Completed Habitat Projects

Jackson Ramsay and Nick Walrath

Trout Creek Beaver Dam Analogs

Little Mountain, WY | May 12-14, 2022

Beaver dam analogs (BDAs) are crucial in fighting bank erosion, fast run-off during drought years, improve riparian vegetation, and help promote more beaver to build deeper pools of water that are good for native cutthroat trout. Over 60 people built 40 BDAs to help the flows of the Trout Creek near Little Mountain with this project.

Photo of author, and WWF Executive Director, Joy Bannon removing staples after climbing the woven wire.

Shoshone National Forest Fence Removal

Dubois, WY | July 24, 2022

This was a joint project with our partners at Red Canyon Chapter of RMEF, Bowhunters of Wyoming, Shoshone National Forest, and the Wyoming Game and Fish Department.

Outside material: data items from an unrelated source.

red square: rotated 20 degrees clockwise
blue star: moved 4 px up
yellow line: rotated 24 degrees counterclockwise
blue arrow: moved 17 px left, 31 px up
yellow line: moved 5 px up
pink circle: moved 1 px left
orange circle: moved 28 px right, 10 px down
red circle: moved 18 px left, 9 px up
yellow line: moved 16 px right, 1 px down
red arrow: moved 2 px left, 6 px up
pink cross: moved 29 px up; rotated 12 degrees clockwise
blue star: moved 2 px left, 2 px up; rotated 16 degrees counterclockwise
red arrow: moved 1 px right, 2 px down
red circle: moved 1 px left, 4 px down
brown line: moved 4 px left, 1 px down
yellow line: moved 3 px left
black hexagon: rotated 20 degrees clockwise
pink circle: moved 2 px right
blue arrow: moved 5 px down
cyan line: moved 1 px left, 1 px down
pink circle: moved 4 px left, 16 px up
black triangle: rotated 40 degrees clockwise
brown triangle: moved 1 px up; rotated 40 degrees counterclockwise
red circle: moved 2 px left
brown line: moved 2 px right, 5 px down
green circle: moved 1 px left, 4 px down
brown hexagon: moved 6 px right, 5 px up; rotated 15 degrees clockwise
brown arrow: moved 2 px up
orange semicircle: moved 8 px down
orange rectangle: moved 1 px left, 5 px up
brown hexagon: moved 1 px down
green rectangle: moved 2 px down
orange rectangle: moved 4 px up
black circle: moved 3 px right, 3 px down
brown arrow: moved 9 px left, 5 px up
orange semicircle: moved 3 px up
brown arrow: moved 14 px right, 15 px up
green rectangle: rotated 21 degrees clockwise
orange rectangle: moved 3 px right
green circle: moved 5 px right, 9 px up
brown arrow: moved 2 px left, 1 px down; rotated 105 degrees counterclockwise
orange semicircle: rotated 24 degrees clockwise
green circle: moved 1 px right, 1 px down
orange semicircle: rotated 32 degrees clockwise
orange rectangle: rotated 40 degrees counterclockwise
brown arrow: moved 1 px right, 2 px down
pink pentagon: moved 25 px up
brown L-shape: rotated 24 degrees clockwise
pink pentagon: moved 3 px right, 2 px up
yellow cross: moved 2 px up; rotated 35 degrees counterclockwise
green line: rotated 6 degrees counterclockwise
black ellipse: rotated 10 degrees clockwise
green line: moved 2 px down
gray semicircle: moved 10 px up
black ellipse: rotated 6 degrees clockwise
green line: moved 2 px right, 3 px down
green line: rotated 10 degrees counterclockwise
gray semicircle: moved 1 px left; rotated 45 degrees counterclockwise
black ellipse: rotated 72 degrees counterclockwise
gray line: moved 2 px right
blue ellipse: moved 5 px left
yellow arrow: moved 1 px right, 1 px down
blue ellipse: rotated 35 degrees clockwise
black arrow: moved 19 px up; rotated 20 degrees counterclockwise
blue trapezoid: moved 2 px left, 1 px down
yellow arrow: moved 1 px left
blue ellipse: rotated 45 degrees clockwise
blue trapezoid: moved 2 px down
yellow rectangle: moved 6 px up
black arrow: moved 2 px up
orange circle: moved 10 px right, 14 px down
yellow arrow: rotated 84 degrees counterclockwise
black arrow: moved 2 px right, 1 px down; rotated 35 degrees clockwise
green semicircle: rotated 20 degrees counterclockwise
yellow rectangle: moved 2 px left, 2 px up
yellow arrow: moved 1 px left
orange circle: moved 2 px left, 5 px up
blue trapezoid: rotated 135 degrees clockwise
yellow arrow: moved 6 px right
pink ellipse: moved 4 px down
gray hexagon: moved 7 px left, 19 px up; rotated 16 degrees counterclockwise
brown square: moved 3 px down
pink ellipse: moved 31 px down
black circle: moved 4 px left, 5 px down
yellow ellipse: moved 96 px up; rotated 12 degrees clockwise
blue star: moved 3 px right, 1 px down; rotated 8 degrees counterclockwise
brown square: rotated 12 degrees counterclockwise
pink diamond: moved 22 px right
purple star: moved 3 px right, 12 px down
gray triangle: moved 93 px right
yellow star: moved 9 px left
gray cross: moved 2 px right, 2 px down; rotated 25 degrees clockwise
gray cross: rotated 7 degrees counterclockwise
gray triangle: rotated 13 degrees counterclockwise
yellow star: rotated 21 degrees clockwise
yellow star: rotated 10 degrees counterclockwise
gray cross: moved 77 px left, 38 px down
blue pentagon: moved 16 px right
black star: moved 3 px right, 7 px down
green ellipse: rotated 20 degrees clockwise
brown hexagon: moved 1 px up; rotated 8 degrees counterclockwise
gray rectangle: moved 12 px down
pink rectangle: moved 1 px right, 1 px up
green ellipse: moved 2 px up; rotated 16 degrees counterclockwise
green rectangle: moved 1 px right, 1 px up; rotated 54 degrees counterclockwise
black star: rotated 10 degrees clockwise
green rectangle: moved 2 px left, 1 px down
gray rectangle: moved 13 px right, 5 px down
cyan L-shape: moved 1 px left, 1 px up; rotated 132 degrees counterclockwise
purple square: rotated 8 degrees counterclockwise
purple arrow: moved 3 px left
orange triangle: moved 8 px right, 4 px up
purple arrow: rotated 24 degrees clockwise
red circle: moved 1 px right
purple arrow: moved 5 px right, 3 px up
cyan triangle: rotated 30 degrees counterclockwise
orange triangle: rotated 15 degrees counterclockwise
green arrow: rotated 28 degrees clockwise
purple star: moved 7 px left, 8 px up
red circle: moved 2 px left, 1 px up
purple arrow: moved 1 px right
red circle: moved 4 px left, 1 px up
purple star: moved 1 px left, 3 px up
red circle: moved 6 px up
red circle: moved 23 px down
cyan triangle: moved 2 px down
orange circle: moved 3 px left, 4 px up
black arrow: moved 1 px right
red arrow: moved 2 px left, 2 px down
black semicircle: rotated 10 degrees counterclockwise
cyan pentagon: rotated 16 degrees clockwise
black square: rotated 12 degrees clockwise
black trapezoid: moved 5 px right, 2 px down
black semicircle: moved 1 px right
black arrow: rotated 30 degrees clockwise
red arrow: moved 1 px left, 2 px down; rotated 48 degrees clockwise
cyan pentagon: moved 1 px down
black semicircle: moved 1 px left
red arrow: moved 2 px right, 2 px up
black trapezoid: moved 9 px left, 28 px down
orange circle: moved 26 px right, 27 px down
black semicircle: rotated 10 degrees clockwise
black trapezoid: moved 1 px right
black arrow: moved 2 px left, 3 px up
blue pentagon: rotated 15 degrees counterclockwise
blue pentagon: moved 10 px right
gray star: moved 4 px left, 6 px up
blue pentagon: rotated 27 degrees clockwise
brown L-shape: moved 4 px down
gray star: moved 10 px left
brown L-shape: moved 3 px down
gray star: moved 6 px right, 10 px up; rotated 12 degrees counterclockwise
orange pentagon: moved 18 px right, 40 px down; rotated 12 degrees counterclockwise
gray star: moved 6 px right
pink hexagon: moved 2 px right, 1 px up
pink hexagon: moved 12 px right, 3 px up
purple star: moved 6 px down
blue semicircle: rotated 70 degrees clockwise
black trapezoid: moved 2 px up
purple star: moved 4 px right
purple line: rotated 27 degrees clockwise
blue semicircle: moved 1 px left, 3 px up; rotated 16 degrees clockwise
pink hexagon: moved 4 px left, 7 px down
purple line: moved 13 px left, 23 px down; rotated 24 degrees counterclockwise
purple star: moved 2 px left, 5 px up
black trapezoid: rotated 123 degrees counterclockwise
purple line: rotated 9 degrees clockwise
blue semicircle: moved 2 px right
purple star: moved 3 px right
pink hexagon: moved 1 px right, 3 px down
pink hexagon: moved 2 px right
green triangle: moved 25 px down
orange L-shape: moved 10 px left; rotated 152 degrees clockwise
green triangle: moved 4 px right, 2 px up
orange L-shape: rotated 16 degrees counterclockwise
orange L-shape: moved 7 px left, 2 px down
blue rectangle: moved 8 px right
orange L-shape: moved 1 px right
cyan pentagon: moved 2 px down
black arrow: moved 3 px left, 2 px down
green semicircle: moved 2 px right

For this project, volunteers climbed the lower rungs of the woven wire to remove the top wires of the 8-foot fence (you can see our ED Joy doing this), and then worked their way down to pull all 21 staples from each post. This old fence is a major hinderance for critters getting around, no more!

Working Green River Access

Green River Access Project

Green River, WY | October 2022

Since access is currently limited to a few points of entry, fishermen and guide services congest and heavily impact the area, leading to waste pollution due to a lack of outhouses, soil erosion from boats and vehicles, dense human presence that drives wildlife away from the area, and acute over-fishing. WWF began installing two access points while working with a contractor in the area to improve this habitat and access.

Fence Posts Stack

Arlington Fence Removal

Pinedale, WY | June 12, 2021

Located on the northern end of the Snowy Range, this project included taking down a mile of woven sheep fence with another four strands of barb wire on top of the woven wire, as well as taking out all posts and poles to improve movement for wildlife in the area.

Installing Let Down Fencing

Jonah Field Fence Improvement

Pinedale, WY | August 6, 2021

The Federation teamed up with the folks from Jonah Energy for a field day on August 6, 2021 to add clips to the existing fences in the area. This project modified four miles of the non-wildlife friendly fence into a wildlife-friendly fence. The lower wire can now be lifted higher off the ground in times when the allotments are not in use to make it easier for the Sublette pronghorn herd to get across the landscape for migration.


La Barge Let-down Fence Project

La Barge, WY | July 18, 2020

The Wyoming Wildlife Federation joined with local landowners at the Diamond H, and members of SOS Well Services to install let-down fencing on the La Barge livestock common allotment. The fencing is laid down to improve migration movements for deer and elk.